* **SELECTED PASSAGE**
══════════════════════════════

Universal Music Group finalise landmark deal with AI startup Endel

(Credits: Far Out / Jakob Rosen / Samuel Regan-Asante)


Amid the growing global conversation surrounding Artificial Intelligence (AI), Universal Music Group (UMG) has announced a new deal with Endel, an organisation that uses AI to create instrumental soundscapes to facilitate work, meditation, and sleep. UMG plan to use Endel’s technology to create “science-backed” soundscapes designed to “enhance listeners’ wellness. They plan to create entirely new music as well as alternate versions of pre-extant music.

Endel’s AI software factors in a host of variables, including weather, time of day, location and heart rate, when creating new music on demand tailored for specific users. Endel has previously collaborated with Grimes, Miguel, Richie Hawtin, and UMG artist James Blake.

“At UMG, we believe in the incredible potential of ethical AI as a tool to support and enhance the creativity of our artists, labels and songwriters, something that Endel has harnessed with impressive ingenuity and scientific innovation,” UMG’s chief digital officer Michael Nash said in a new press statement. “We are excited to work together and utilise their patented AI technology to create new music soundscapes—anchored in our artist-centric philosophy—that are designed to enhance audience wellness, powered by AI that respects artists’ rights in its development.”

Endel’s space-age technology allows musicians to compose infinitely, meaning a song can be customised to continue perpetually in a unique, ever-changing algorithmic progression. “We’re able to create albums with the push of a button,” Endel’s co-founder and chief composer, Dmitry Evgrafov, said in a 2022 interview with Pitchfork.

══════════════════════════════

* **YOUR INSTRUCTIONS**
In the article about Universal Music Group's deal with Endel, what variables does Endel's AI software take into account when creating new music?

* **DATA EXCERPTS**
══════════════════════════════

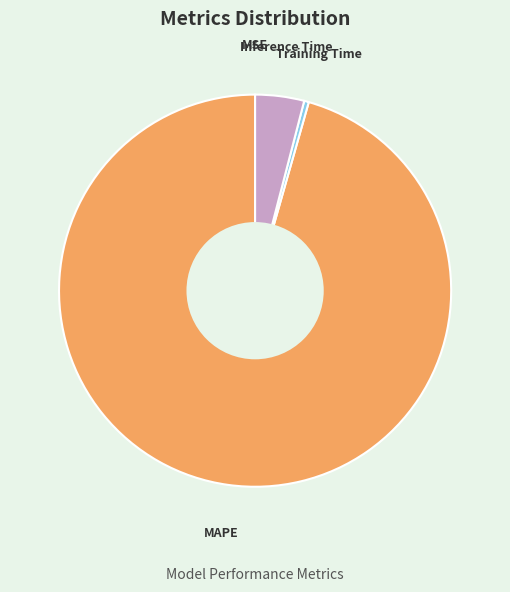

What is the largest slice in the pie chart?

MAPE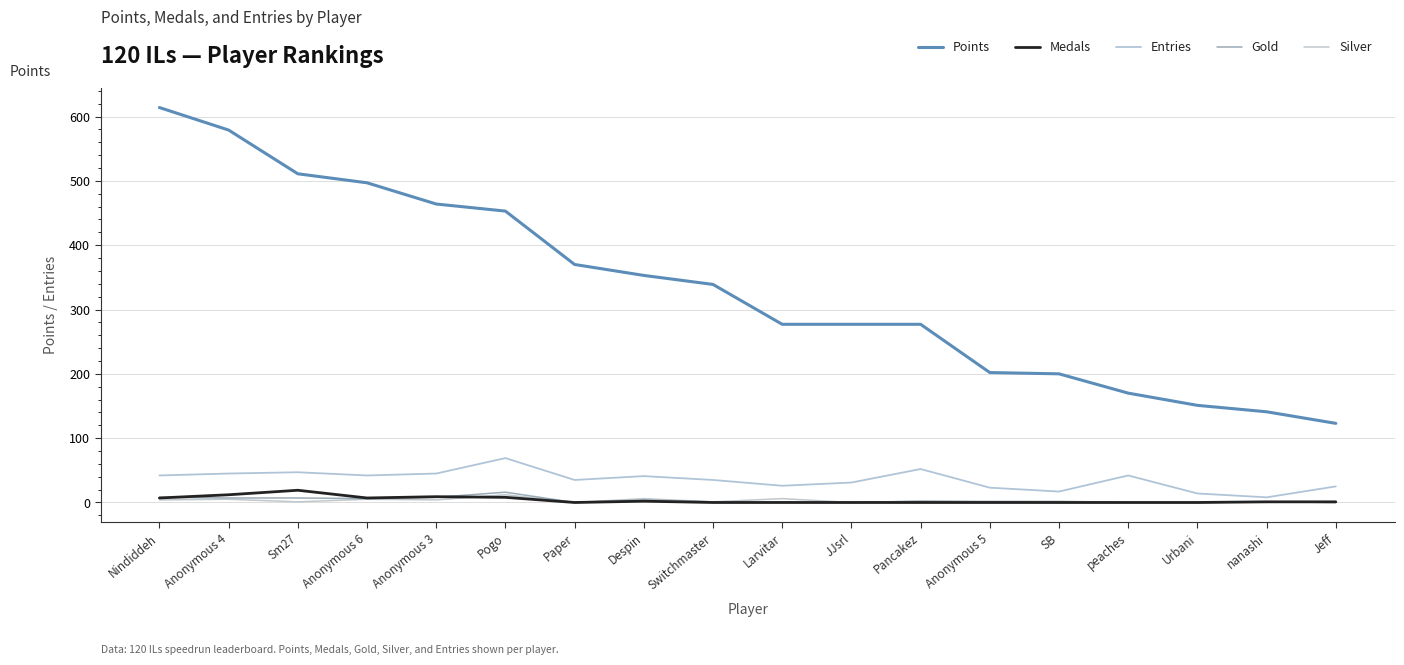

What are all the series names shown in the legend?

Points, Medals, Entries, Gold, Silver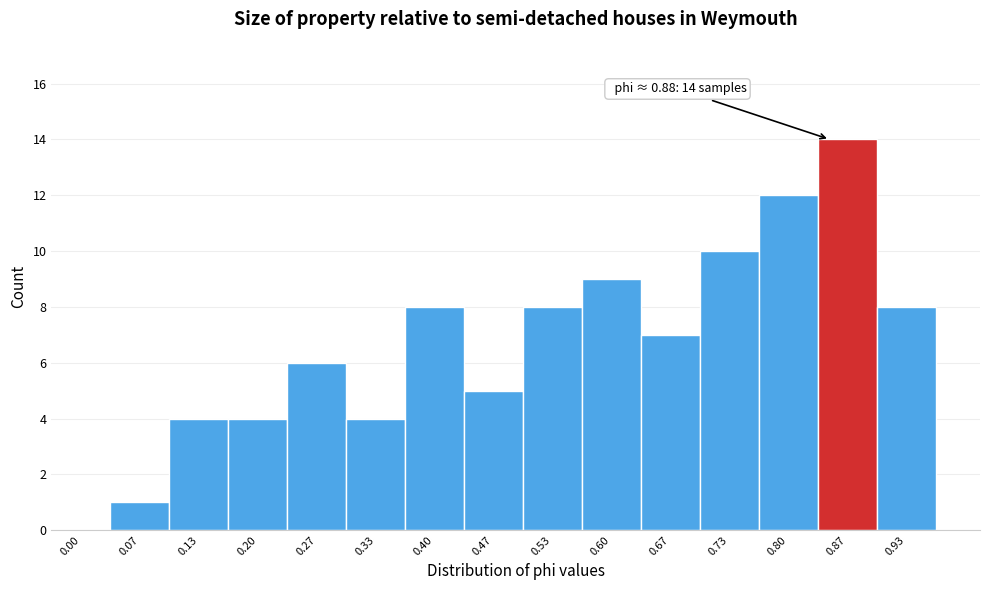

Reading right to left, extract all data points from this chart.

0.93=8	0.87=14	0.80=12	0.73=10	0.67=7	0.60=9	0.53=8	0.47=5	0.40=8	0.33=4	0.27=6	0.20=4	0.13=4	0.07=1	0.00=0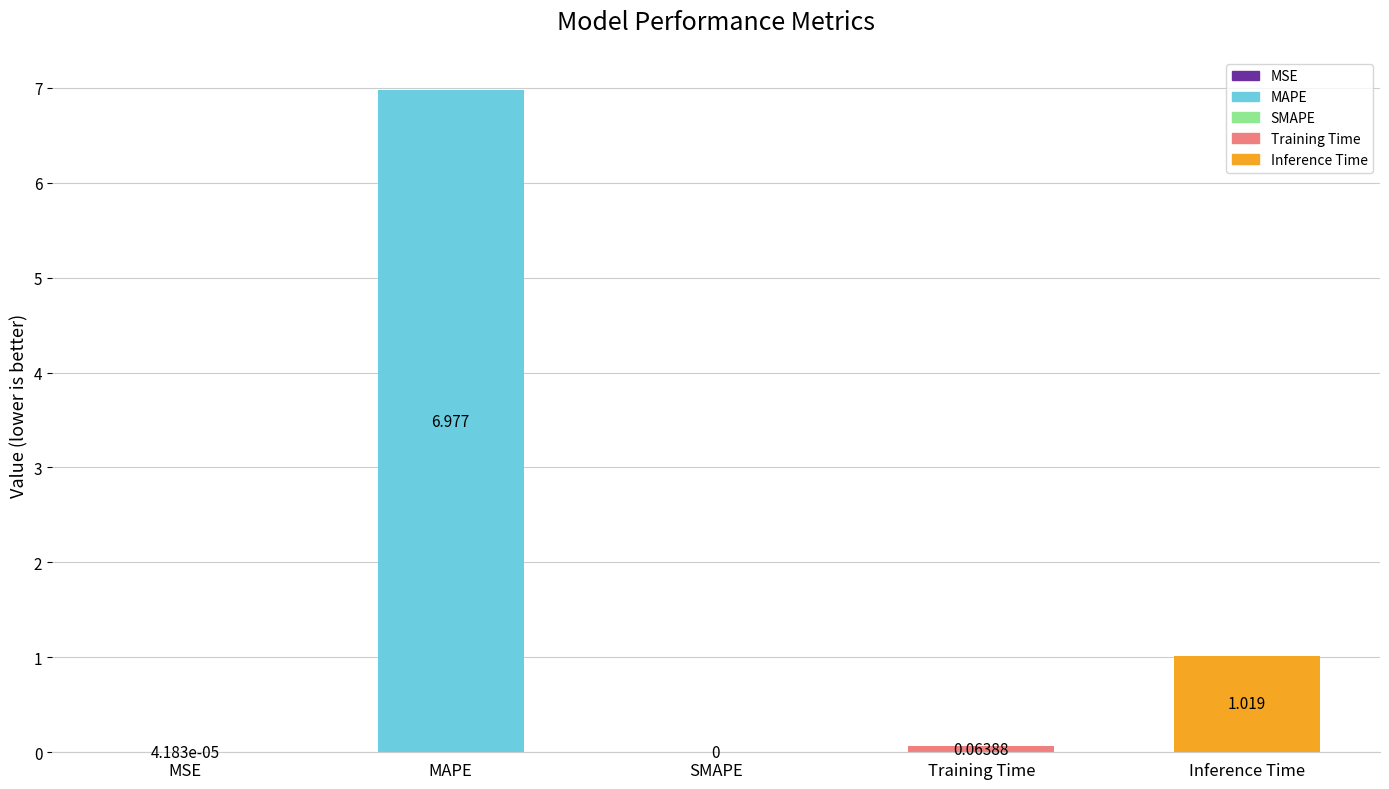

At which label is the value closest to 3?

Inference Time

══════════════════════════════

* **RESPONSE FOR THIS EXERCISE**
Weather, time of day, location and heart rate.